Both mom and baby made it through the delivery with no issues. Dustin Leon Corbin II arrived at 8:31 a.m., weighing 6 pounds, 7 ounces. Danielle was overjoyed to learn that Dustin’s heart is completely healthy. As for her, she will remain under Dr. Hardin’s cardiology care and is grateful to have found an adult cardiologist with the expertise to treat what was once considered only a childhood disease.
“Medical advances have made it possible for more individuals born with a congenital heart defect to survive into adulthood. In fact, adults with a congenital heart defect now outnumber children,” Dr. Hardin said. “But it’s important to remember that these individuals still require life-long cardiac care. Heart surgery in childhood did not cure the defect but only repaired it, and many will need additional treatment as they age.”
Dr. Hardin is one of only approximately 500 physicians in the United States who are certified adult congenital cardiologists. St. Joseph’s Hospital was the first in the region and second facility in Florida to earn accreditation from the Adult Congenital Heart Association in recognition of its expertise in serving adults with congenital heart disease.

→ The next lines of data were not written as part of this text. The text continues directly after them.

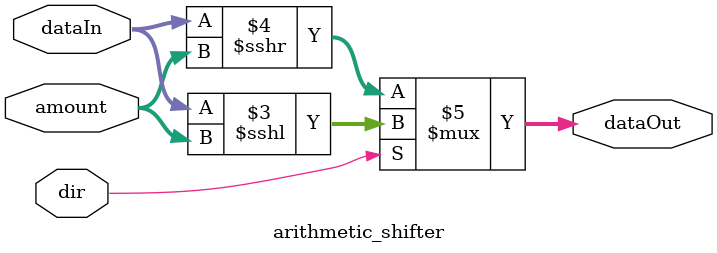
<source format=v>
`timescale 1ns / 1ps
module arithmetic_shifter(dataIn,amount,dir,dataOut);

function integer log2;
  input integer value;
  begin
    value = value-1;
    for (log2=0; value>0; log2=log2+1)
      value = value>>1;
  end
endfunction

   parameter data_width_in = 8;
	parameter shiftAmount = 16;
	localparam shiftBits = log2(shiftAmount);	
	parameter data_width_out = shiftAmount+data_width_in;
	
	input dir;
	input signed[data_width_in-1:0] dataIn;
	input[shiftBits-1:0] amount;
	output signed[data_width_out-1:0] dataOut;

	
	assign dataOut = (dir) ? (dataIn <<< amount) : (dataIn >>> amount); //1 - left shift 0 - right shift
			
endmodule

</source>
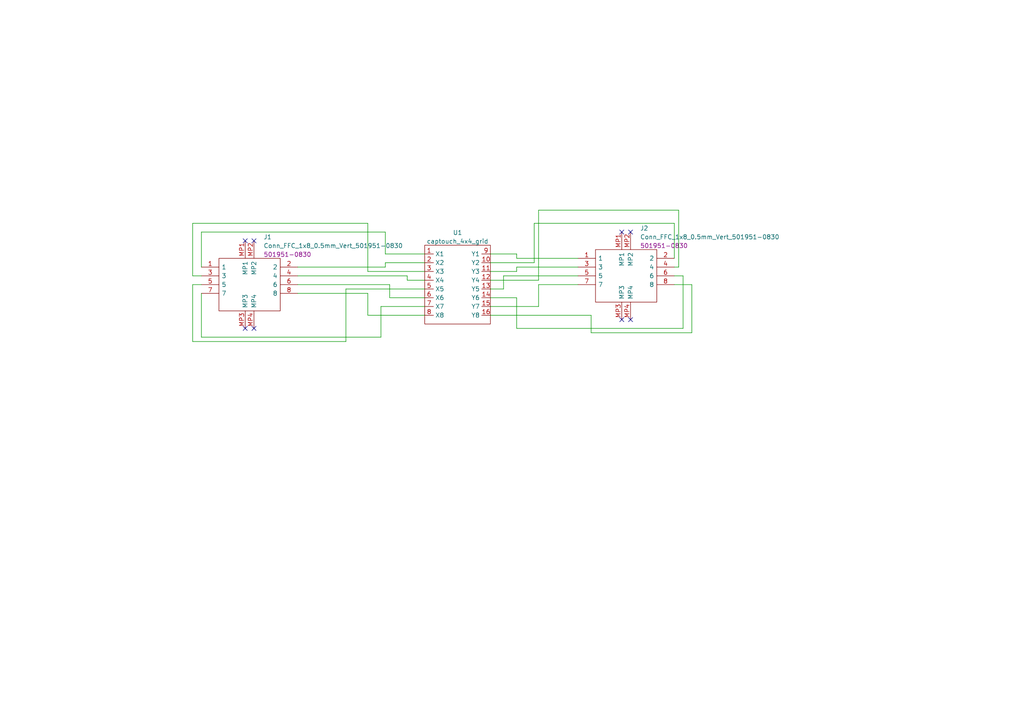
<source format=kicad_sch>
(kicad_sch (version 20211123) (generator eeschema)

  (uuid c8c79177-94d4-43e2-a654-f0a5554fbb68)

  (paper "A4")

  


  (no_connect (at 180.34 67.31) (uuid 681d185d-e523-4ae4-801a-5e3a740dafe2))
  (no_connect (at 182.88 67.31) (uuid 681d185d-e523-4ae4-801a-5e3a740dafe2))
  (no_connect (at 182.88 92.71) (uuid 681d185d-e523-4ae4-801a-5e3a740dafe2))
  (no_connect (at 180.34 92.71) (uuid 681d185d-e523-4ae4-801a-5e3a740dafe2))
  (no_connect (at 71.12 69.85) (uuid 681d185d-e523-4ae4-801a-5e3a740dafe2))
  (no_connect (at 73.66 95.25) (uuid 681d185d-e523-4ae4-801a-5e3a740dafe2))
  (no_connect (at 73.66 69.85) (uuid 681d185d-e523-4ae4-801a-5e3a740dafe2))
  (no_connect (at 71.12 95.25) (uuid 681d185d-e523-4ae4-801a-5e3a740dafe2))

  (wire (pts (xy 55.88 80.01) (xy 55.88 64.77))
    (stroke (width 0) (type default) (color 0 0 0 0))
    (uuid 00064fff-b96d-4ead-8987-89ae1b177629)
  )
  (wire (pts (xy 146.05 80.01) (xy 146.05 83.82))
    (stroke (width 0) (type default) (color 0 0 0 0))
    (uuid 02be2094-fd60-4d2f-9ad9-43f982c1e650)
  )
  (wire (pts (xy 200.66 82.55) (xy 195.58 82.55))
    (stroke (width 0) (type default) (color 0 0 0 0))
    (uuid 07abbfea-9ee7-4a3e-a390-5e7e266b1d9a)
  )
  (wire (pts (xy 146.05 83.82) (xy 142.24 83.82))
    (stroke (width 0) (type default) (color 0 0 0 0))
    (uuid 0e96edc7-511c-4807-b902-f127ede6d55a)
  )
  (wire (pts (xy 111.76 67.31) (xy 111.76 73.66))
    (stroke (width 0) (type default) (color 0 0 0 0))
    (uuid 11ccb6a0-7d5d-44ea-928a-86d4c739d859)
  )
  (wire (pts (xy 58.42 67.31) (xy 111.76 67.31))
    (stroke (width 0) (type default) (color 0 0 0 0))
    (uuid 126bb32d-88df-4efe-a752-e5e2f11f288b)
  )
  (wire (pts (xy 149.86 77.47) (xy 149.86 78.74))
    (stroke (width 0) (type default) (color 0 0 0 0))
    (uuid 17d04df1-74b9-4e01-9231-c6230df85917)
  )
  (wire (pts (xy 149.86 95.25) (xy 149.86 86.36))
    (stroke (width 0) (type default) (color 0 0 0 0))
    (uuid 1877ca6c-b7ad-4681-acd8-0f86d893ad31)
  )
  (wire (pts (xy 195.58 74.93) (xy 195.58 64.77))
    (stroke (width 0) (type default) (color 0 0 0 0))
    (uuid 19e6ca7b-efb8-4cf1-9fe8-496478c349fb)
  )
  (wire (pts (xy 167.64 82.55) (xy 156.21 82.55))
    (stroke (width 0) (type default) (color 0 0 0 0))
    (uuid 1ecc4c89-2823-47c6-98e1-585933d2cc77)
  )
  (wire (pts (xy 55.88 64.77) (xy 106.68 64.77))
    (stroke (width 0) (type default) (color 0 0 0 0))
    (uuid 1ee86d84-a072-4535-bbc0-37f0e8277b88)
  )
  (wire (pts (xy 86.36 77.47) (xy 111.76 77.47))
    (stroke (width 0) (type default) (color 0 0 0 0))
    (uuid 215dd3b1-c297-4f9b-ab39-41c91ed3cc47)
  )
  (wire (pts (xy 58.42 80.01) (xy 55.88 80.01))
    (stroke (width 0) (type default) (color 0 0 0 0))
    (uuid 26d47ddb-ec40-4e94-829c-56f80a947f8d)
  )
  (wire (pts (xy 106.68 78.74) (xy 123.19 78.74))
    (stroke (width 0) (type default) (color 0 0 0 0))
    (uuid 2b22003d-3466-4b13-a686-1b8ef7289ac9)
  )
  (wire (pts (xy 156.21 82.55) (xy 156.21 88.9))
    (stroke (width 0) (type default) (color 0 0 0 0))
    (uuid 2be2817e-203e-4bca-950c-4cde4d9608bb)
  )
  (wire (pts (xy 142.24 91.44) (xy 171.45 91.44))
    (stroke (width 0) (type default) (color 0 0 0 0))
    (uuid 3305f0e5-d8ea-4745-bb05-f2341f9a7bfe)
  )
  (wire (pts (xy 86.36 80.01) (xy 118.11 80.01))
    (stroke (width 0) (type default) (color 0 0 0 0))
    (uuid 37a025c1-5409-40e2-bd41-0bc1da3c301b)
  )
  (wire (pts (xy 167.64 77.47) (xy 149.86 77.47))
    (stroke (width 0) (type default) (color 0 0 0 0))
    (uuid 394ccae2-a191-4c33-9ac1-0cc59d111468)
  )
  (wire (pts (xy 196.85 77.47) (xy 196.85 60.96))
    (stroke (width 0) (type default) (color 0 0 0 0))
    (uuid 4022fc35-5894-40ea-a70f-f31d8a127ff9)
  )
  (wire (pts (xy 118.11 80.01) (xy 118.11 81.28))
    (stroke (width 0) (type default) (color 0 0 0 0))
    (uuid 42bea404-0b4c-4128-b181-0ff78513e3f1)
  )
  (wire (pts (xy 113.03 86.36) (xy 123.19 86.36))
    (stroke (width 0) (type default) (color 0 0 0 0))
    (uuid 44c2b40c-4656-482c-a0d1-3b49689988c5)
  )
  (wire (pts (xy 55.88 82.55) (xy 55.88 99.06))
    (stroke (width 0) (type default) (color 0 0 0 0))
    (uuid 45eabd04-0b5e-41ce-84c7-eb5905bdc151)
  )
  (wire (pts (xy 110.49 88.9) (xy 123.19 88.9))
    (stroke (width 0) (type default) (color 0 0 0 0))
    (uuid 49bf6fda-5b65-4219-8e9e-103471acec9d)
  )
  (wire (pts (xy 200.66 96.52) (xy 200.66 82.55))
    (stroke (width 0) (type default) (color 0 0 0 0))
    (uuid 4ae47489-a920-48b2-bdc0-04ccf3da5abb)
  )
  (wire (pts (xy 156.21 81.28) (xy 142.24 81.28))
    (stroke (width 0) (type default) (color 0 0 0 0))
    (uuid 562621b5-aaf4-4825-b4cc-f6f18d346218)
  )
  (wire (pts (xy 149.86 73.66) (xy 142.24 73.66))
    (stroke (width 0) (type default) (color 0 0 0 0))
    (uuid 59f0d455-e755-468b-b6fc-86d8b15dfd09)
  )
  (wire (pts (xy 154.94 76.2) (xy 142.24 76.2))
    (stroke (width 0) (type default) (color 0 0 0 0))
    (uuid 5a759623-e332-4187-85ee-1c4de85fb2d6)
  )
  (wire (pts (xy 156.21 60.96) (xy 156.21 81.28))
    (stroke (width 0) (type default) (color 0 0 0 0))
    (uuid 6b4bd903-61c5-441a-a9e7-2439d343e37d)
  )
  (wire (pts (xy 156.21 88.9) (xy 142.24 88.9))
    (stroke (width 0) (type default) (color 0 0 0 0))
    (uuid 6d63ed93-1551-432c-9e8a-ec886a5c1c0c)
  )
  (wire (pts (xy 55.88 99.06) (xy 100.33 99.06))
    (stroke (width 0) (type default) (color 0 0 0 0))
    (uuid 7037b613-dc50-4f93-b7cf-141398be4f04)
  )
  (wire (pts (xy 100.33 99.06) (xy 100.33 83.82))
    (stroke (width 0) (type default) (color 0 0 0 0))
    (uuid 7c8dbb26-e4b6-4b95-83ab-2043386ecfa4)
  )
  (wire (pts (xy 198.12 95.25) (xy 149.86 95.25))
    (stroke (width 0) (type default) (color 0 0 0 0))
    (uuid 7ed6c2d6-8ca0-49fd-b163-e8728f903858)
  )
  (wire (pts (xy 195.58 80.01) (xy 198.12 80.01))
    (stroke (width 0) (type default) (color 0 0 0 0))
    (uuid 83644e3d-27d1-439b-823a-fc7ac6b9a7a7)
  )
  (wire (pts (xy 171.45 96.52) (xy 200.66 96.52))
    (stroke (width 0) (type default) (color 0 0 0 0))
    (uuid 92f16259-f5b7-42fe-933e-f463020fe8ef)
  )
  (wire (pts (xy 113.03 82.55) (xy 113.03 86.36))
    (stroke (width 0) (type default) (color 0 0 0 0))
    (uuid 94e72582-2f13-43d6-b2ae-73bf55217489)
  )
  (wire (pts (xy 171.45 91.44) (xy 171.45 96.52))
    (stroke (width 0) (type default) (color 0 0 0 0))
    (uuid 972e61ff-fa80-472d-a039-f69ba260725a)
  )
  (wire (pts (xy 149.86 86.36) (xy 142.24 86.36))
    (stroke (width 0) (type default) (color 0 0 0 0))
    (uuid 9867a058-355f-421a-821f-ce2cc045a62b)
  )
  (wire (pts (xy 58.42 82.55) (xy 55.88 82.55))
    (stroke (width 0) (type default) (color 0 0 0 0))
    (uuid 9bae7ad9-5ad6-4081-ae73-53c78547a4b3)
  )
  (wire (pts (xy 111.76 77.47) (xy 111.76 76.2))
    (stroke (width 0) (type default) (color 0 0 0 0))
    (uuid 9f448f8f-d6b3-4566-ba2a-f3473c09a657)
  )
  (wire (pts (xy 106.68 85.09) (xy 106.68 91.44))
    (stroke (width 0) (type default) (color 0 0 0 0))
    (uuid a6e2d734-89c3-4562-97db-3cab1a1b3948)
  )
  (wire (pts (xy 100.33 83.82) (xy 123.19 83.82))
    (stroke (width 0) (type default) (color 0 0 0 0))
    (uuid aaf0d04b-d948-47c3-b624-fd7f25a6ef65)
  )
  (wire (pts (xy 111.76 76.2) (xy 123.19 76.2))
    (stroke (width 0) (type default) (color 0 0 0 0))
    (uuid ac445fc8-7b39-4960-bf2b-1eb6e3261dd5)
  )
  (wire (pts (xy 106.68 64.77) (xy 106.68 78.74))
    (stroke (width 0) (type default) (color 0 0 0 0))
    (uuid af0a8236-71ec-4bf5-95c2-82abee3b7304)
  )
  (wire (pts (xy 58.42 85.09) (xy 58.42 97.79))
    (stroke (width 0) (type default) (color 0 0 0 0))
    (uuid afd5d54e-f0e4-4cf6-9c7c-e52e20431dbf)
  )
  (wire (pts (xy 195.58 77.47) (xy 196.85 77.47))
    (stroke (width 0) (type default) (color 0 0 0 0))
    (uuid b7ab34c8-2d25-4759-8078-6b1c3c48b0a7)
  )
  (wire (pts (xy 149.86 78.74) (xy 142.24 78.74))
    (stroke (width 0) (type default) (color 0 0 0 0))
    (uuid bb30dc4a-f0b1-4571-bbf5-65174cfccf73)
  )
  (wire (pts (xy 106.68 91.44) (xy 123.19 91.44))
    (stroke (width 0) (type default) (color 0 0 0 0))
    (uuid bbe6e974-7bc1-46c8-964b-ca1688aed076)
  )
  (wire (pts (xy 110.49 97.79) (xy 110.49 88.9))
    (stroke (width 0) (type default) (color 0 0 0 0))
    (uuid c5ec9dc4-3568-4fed-a55f-f0a55aff7482)
  )
  (wire (pts (xy 86.36 85.09) (xy 106.68 85.09))
    (stroke (width 0) (type default) (color 0 0 0 0))
    (uuid c8e4de59-4331-4234-aab2-a763cc5e42df)
  )
  (wire (pts (xy 167.64 80.01) (xy 146.05 80.01))
    (stroke (width 0) (type default) (color 0 0 0 0))
    (uuid c961f164-8bfd-48fd-adc7-cf96249a6d56)
  )
  (wire (pts (xy 58.42 77.47) (xy 58.42 67.31))
    (stroke (width 0) (type default) (color 0 0 0 0))
    (uuid cff0e65d-e3fa-4a63-89b2-ee95d2eadf50)
  )
  (wire (pts (xy 196.85 60.96) (xy 156.21 60.96))
    (stroke (width 0) (type default) (color 0 0 0 0))
    (uuid d922ea17-f4c9-4aab-8881-906b3a19d50e)
  )
  (wire (pts (xy 58.42 97.79) (xy 110.49 97.79))
    (stroke (width 0) (type default) (color 0 0 0 0))
    (uuid e51f18a0-66cf-41e4-ab28-e2d9b78acd32)
  )
  (wire (pts (xy 149.86 74.93) (xy 149.86 73.66))
    (stroke (width 0) (type default) (color 0 0 0 0))
    (uuid e5a646a9-6eed-4a57-91fe-8d48ff28b5f9)
  )
  (wire (pts (xy 167.64 74.93) (xy 149.86 74.93))
    (stroke (width 0) (type default) (color 0 0 0 0))
    (uuid e6888b19-70c1-4772-9216-b3b53946bc0a)
  )
  (wire (pts (xy 86.36 82.55) (xy 113.03 82.55))
    (stroke (width 0) (type default) (color 0 0 0 0))
    (uuid eb53a404-7d9a-4ace-96d9-3e25adce99ca)
  )
  (wire (pts (xy 195.58 64.77) (xy 154.94 64.77))
    (stroke (width 0) (type default) (color 0 0 0 0))
    (uuid ed52bc22-ff25-435a-b040-38403cde1aa1)
  )
  (wire (pts (xy 118.11 81.28) (xy 123.19 81.28))
    (stroke (width 0) (type default) (color 0 0 0 0))
    (uuid f20083f4-f0eb-4a3d-8ade-b9f1b23f79ca)
  )
  (wire (pts (xy 154.94 64.77) (xy 154.94 76.2))
    (stroke (width 0) (type default) (color 0 0 0 0))
    (uuid f2962283-8d92-4dc3-8a08-f6b3cc18df8b)
  )
  (wire (pts (xy 111.76 73.66) (xy 123.19 73.66))
    (stroke (width 0) (type default) (color 0 0 0 0))
    (uuid f4c6ef0b-530c-4fb7-b0b1-5220f7e6fb11)
  )
  (wire (pts (xy 198.12 80.01) (xy 198.12 95.25))
    (stroke (width 0) (type default) (color 0 0 0 0))
    (uuid fa9aa5e4-b61f-4a04-b576-5b06f9fd3c52)
  )

  (symbol (lib_id "asmr-kicad:Conn_FFC_1x8_0.5mm_Vert_501951-0830") (at 73.66 69.85 270) (unit 1)
    (in_bom yes) (on_board yes) (fields_autoplaced)
    (uuid 379db743-d2de-4c85-9575-f43ed26c5e74)
    (property "Reference" "J1" (id 0) (at 76.4287 68.7442 90)
      (effects (font (size 1.27 1.27)) (justify left))
    )
    (property "Value" "Conn_FFC_1x8_0.5mm_Vert_501951-0830" (id 1) (at 76.4287 71.2811 90)
      (effects (font (size 1.27 1.27)) (justify left))
    )
    (property "Footprint" "ASMR_footprints:Conn_FFC_1x8_0.5mm_Molex_5019510830" (id 2) (at 81.28 91.44 0)
      (effects (font (size 1.27 1.27)) (justify left) hide)
    )
    (property "Datasheet" "https://www.molex.com/webdocs/datasheets/pdf/en-us/5019510830_FFC_FPC_CONNECTORS.pdf" (id 3) (at 78.74 91.44 0)
      (effects (font (size 1.27 1.27)) (justify left) hide)
    )
    (property "Description" "0.5 FPC HSG ASSY EASYONST8CKT MBSTPPKG" (id 4) (at 76.2 91.44 0)
      (effects (font (size 1.27 1.27)) (justify left) hide)
    )
    (property "Height" "4.54" (id 5) (at 73.66 91.44 0)
      (effects (font (size 1.27 1.27)) (justify left) hide)
    )
    (property "Mouser Part Number" "538-501951-0830" (id 6) (at 71.12 91.44 0)
      (effects (font (size 1.27 1.27)) (justify left) hide)
    )
    (property "Mouser Price/Stock" "https://www.mouser.co.uk/ProductDetail/Molex/501951-0830?qs=PzGy0jfpSMtqYfXm3SDyHQ%3D%3D" (id 7) (at 68.58 91.44 0)
      (effects (font (size 1.27 1.27)) (justify left) hide)
    )
    (property "Manufacturer_Name" "Molex" (id 8) (at 66.04 91.44 0)
      (effects (font (size 1.27 1.27)) (justify left) hide)
    )
    (property "Manufacturer_Part_Number" "501951-0830" (id 9) (at 63.5 91.44 0)
      (effects (font (size 1.27 1.27)) (justify left) hide)
    )
    (property "mpn" "501951-0830" (id 10) (at 76.4287 73.818 90)
      (effects (font (size 1.27 1.27)) (justify left))
    )
    (pin "1" (uuid ba659ad4-f6ac-4fc8-b519-f7116425af73))
    (pin "2" (uuid a899f147-0456-4c4c-a26b-178ed678750a))
    (pin "3" (uuid 029d749e-2289-4769-a0ce-e768bbda0cd0))
    (pin "4" (uuid df5d2842-95e0-4dc7-91e0-af6aa7f859bb))
    (pin "5" (uuid 4b64ce61-cd9f-4068-855a-a918a6209675))
    (pin "6" (uuid b3d79b21-e9ec-46a6-9b4b-229c9984a42a))
    (pin "7" (uuid f64ffca7-3c88-48d2-8d78-4bd7ec67bd1b))
    (pin "8" (uuid 9110f47f-a990-4603-9888-a44e93a8108c))
    (pin "MP1" (uuid e0a5752b-7977-4fe6-89e3-7b0cd68f3242))
    (pin "MP2" (uuid d926cf39-414a-4944-b6d1-f15d112b5842))
    (pin "MP3" (uuid 66615e91-3e7a-41a3-a5de-d8915c5cd486))
    (pin "MP4" (uuid 36e55dc7-b8dd-4b75-aa11-1a977430e4af))
  )

  (symbol (lib_id "asmr-kicad:Conn_FFC_1x8_0.5mm_Vert_501951-0830") (at 182.88 67.31 270) (unit 1)
    (in_bom yes) (on_board yes) (fields_autoplaced)
    (uuid 4159fad7-8e91-442e-90f2-55526902c45a)
    (property "Reference" "J2" (id 0) (at 185.6487 66.2042 90)
      (effects (font (size 1.27 1.27)) (justify left))
    )
    (property "Value" "Conn_FFC_1x8_0.5mm_Vert_501951-0830" (id 1) (at 185.6487 68.7411 90)
      (effects (font (size 1.27 1.27)) (justify left))
    )
    (property "Footprint" "ASMR_footprints:Conn_FFC_1x8_0.5mm_Molex_5019510830" (id 2) (at 190.5 88.9 0)
      (effects (font (size 1.27 1.27)) (justify left) hide)
    )
    (property "Datasheet" "https://www.molex.com/webdocs/datasheets/pdf/en-us/5019510830_FFC_FPC_CONNECTORS.pdf" (id 3) (at 187.96 88.9 0)
      (effects (font (size 1.27 1.27)) (justify left) hide)
    )
    (property "Description" "0.5 FPC HSG ASSY EASYONST8CKT MBSTPPKG" (id 4) (at 185.42 88.9 0)
      (effects (font (size 1.27 1.27)) (justify left) hide)
    )
    (property "Height" "4.54" (id 5) (at 182.88 88.9 0)
      (effects (font (size 1.27 1.27)) (justify left) hide)
    )
    (property "Mouser Part Number" "538-501951-0830" (id 6) (at 180.34 88.9 0)
      (effects (font (size 1.27 1.27)) (justify left) hide)
    )
    (property "Mouser Price/Stock" "https://www.mouser.co.uk/ProductDetail/Molex/501951-0830?qs=PzGy0jfpSMtqYfXm3SDyHQ%3D%3D" (id 7) (at 177.8 88.9 0)
      (effects (font (size 1.27 1.27)) (justify left) hide)
    )
    (property "Manufacturer_Name" "Molex" (id 8) (at 175.26 88.9 0)
      (effects (font (size 1.27 1.27)) (justify left) hide)
    )
    (property "Manufacturer_Part_Number" "501951-0830" (id 9) (at 172.72 88.9 0)
      (effects (font (size 1.27 1.27)) (justify left) hide)
    )
    (property "mpn" "501951-0830" (id 10) (at 185.6487 71.278 90)
      (effects (font (size 1.27 1.27)) (justify left))
    )
    (pin "1" (uuid b1fc1a39-b0b6-44c8-9873-4db13e482216))
    (pin "2" (uuid 78aad872-a999-46a7-8627-e9a4f9a069f4))
    (pin "3" (uuid 9a0242d1-c619-4041-a552-8ae529a9146e))
    (pin "4" (uuid cddcd9e2-2e24-456e-be07-f55236555161))
    (pin "5" (uuid 1b79f233-3409-49b0-a91f-e40dcc11aa34))
    (pin "6" (uuid 134bfada-f0b0-4c8e-9e9c-3cd2bf3a1c1f))
    (pin "7" (uuid cc7bfa1c-21d1-4e4e-84d7-c0f60830995e))
    (pin "8" (uuid e8874ecd-6373-4eec-b4cb-3214c1cde379))
    (pin "MP1" (uuid 5a9da4b3-138f-40bf-88ab-d4ccaf8f0def))
    (pin "MP2" (uuid 69f82550-78f2-4a40-afcf-42a014fe84ce))
    (pin "MP3" (uuid 7d0cc51d-02ed-45c6-9715-18157ffe3403))
    (pin "MP4" (uuid f6a3b835-7aa4-40e4-93a1-632743fe5fd1))
  )

  (symbol (lib_id "asmr-kicad:captouch_4x4_grid") (at 127 71.12 0) (unit 1)
    (in_bom yes) (on_board yes) (fields_autoplaced)
    (uuid af347946-e3da-4427-87ab-77b747929f50)
    (property "Reference" "U1" (id 0) (at 132.715 67.471 0))
    (property "Value" "captouch_4x4_grid" (id 1) (at 132.715 70.0079 0))
    (property "Footprint" "ASMR_footprints:captouch_grid_4x4" (id 2) (at 127 71.12 0)
      (effects (font (size 1.27 1.27)) hide)
    )
    (property "Datasheet" "" (id 3) (at 127 71.12 0)
      (effects (font (size 1.27 1.27)) hide)
    )
    (pin "1" (uuid 411d4270-c66c-4318-b7fb-1470d34862b8))
    (pin "10" (uuid 0520f61d-4522-4301-a3fa-8ed0bf060f69))
    (pin "11" (uuid c8b92953-cd23-44e6-85ce-083fb8c3f20f))
    (pin "12" (uuid bc0dbc57-3ae8-4ce5-a05c-2d6003bba475))
    (pin "13" (uuid 00f3ea8b-8a54-4e56-84ff-d98f6c00496c))
    (pin "14" (uuid 009b5465-0a65-4237-93e7-eb65321eeb18))
    (pin "15" (uuid 221bef83-3ea7-4d3f-adeb-53a8a07c6273))
    (pin "16" (uuid b52d6ff3-fef1-496e-8dd5-ebb89b6bce6a))
    (pin "2" (uuid 4ba06b66-7669-4c70-b585-f5d4c9c33527))
    (pin "3" (uuid 60ff6322-62e2-4602-9bc0-7a0f0a5ecfbf))
    (pin "4" (uuid e7369115-d491-4ef3-be3d-f5298992c3e8))
    (pin "5" (uuid aa130053-a451-4f12-97f7-3d4d891a5f83))
    (pin "6" (uuid 9186fd02-f30d-4e17-aa38-378ab73e3908))
    (pin "7" (uuid 4d586a18-26c5-441e-a9ff-8125ee516126))
    (pin "8" (uuid 477892a1-722e-4cda-bb6c-fcdb8ba5f93e))
    (pin "9" (uuid b09666f9-12f1-4ee9-8877-2292c94258ca))
  )

  (sheet_instances
    (path "/" (page "1"))
  )

  (symbol_instances
    (path "/379db743-d2de-4c85-9575-f43ed26c5e74"
      (reference "J1") (unit 1) (value "Conn_FFC_1x8_0.5mm_Vert_501951-0830") (footprint "ASMR_footprints:Conn_FFC_1x8_0.5mm_Molex_5019510830")
    )
    (path "/4159fad7-8e91-442e-90f2-55526902c45a"
      (reference "J2") (unit 1) (value "Conn_FFC_1x8_0.5mm_Vert_501951-0830") (footprint "ASMR_footprints:Conn_FFC_1x8_0.5mm_Molex_5019510830")
    )
    (path "/af347946-e3da-4427-87ab-77b747929f50"
      (reference "U1") (unit 1) (value "captouch_4x4_grid") (footprint "ASMR_footprints:captouch_grid_4x4")
    )
  )
)

</source>
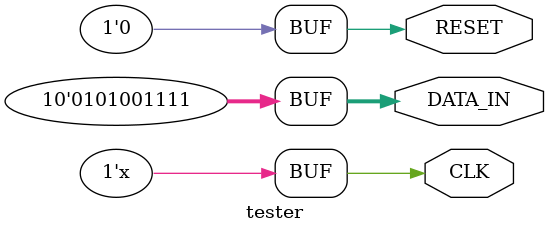
<source format=v>

module tester
  (
   output reg [9:0] DATA_IN,
   output reg 	    CLK,
   output reg 	    RESET
   );

   initial
     begin
	CLK = 1;
	RESET = 0;
	#3 RESET = 1;
	#3 RESET = 0;
	#20 DATA_IN = 10'b0010010101;
	#20 DATA_IN = 10'b0010101000;
	#20 DATA_IN = 10'b1100111001;
	#20 DATA_IN = 10'b0101001111;
	#20 DATA_IN = 10'b1010100110;
	#20 DATA_IN = 10'b1100111001;
	#20 DATA_IN = 10'b0010101000;
	#20 DATA_IN = 10'b1100111001;
	#20 DATA_IN = 10'b0101001111;
     end

   always
     begin
	#1 CLK = ~CLK;
     end

endmodule

</source>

St. Joseph’s Children’s Hospital is home to the Tampa Bay area’s only comprehensive congenital heart disease program, and its pediatric heart physicians perform hundreds of cardiac procedures each year to treat congenital and acquired heart conditions in children of any age, including newborns. A partnership between St. Joseph’s Children’s Hospital and the Children’s Hospital of Pittsburgh of UPMC provides families across Florida with unprecedented access to the highest level of pediatric heart care available. Together, they provide highly specialized cardiovascular care for patients ranging from babies in the womb to adults with congenital heart disease.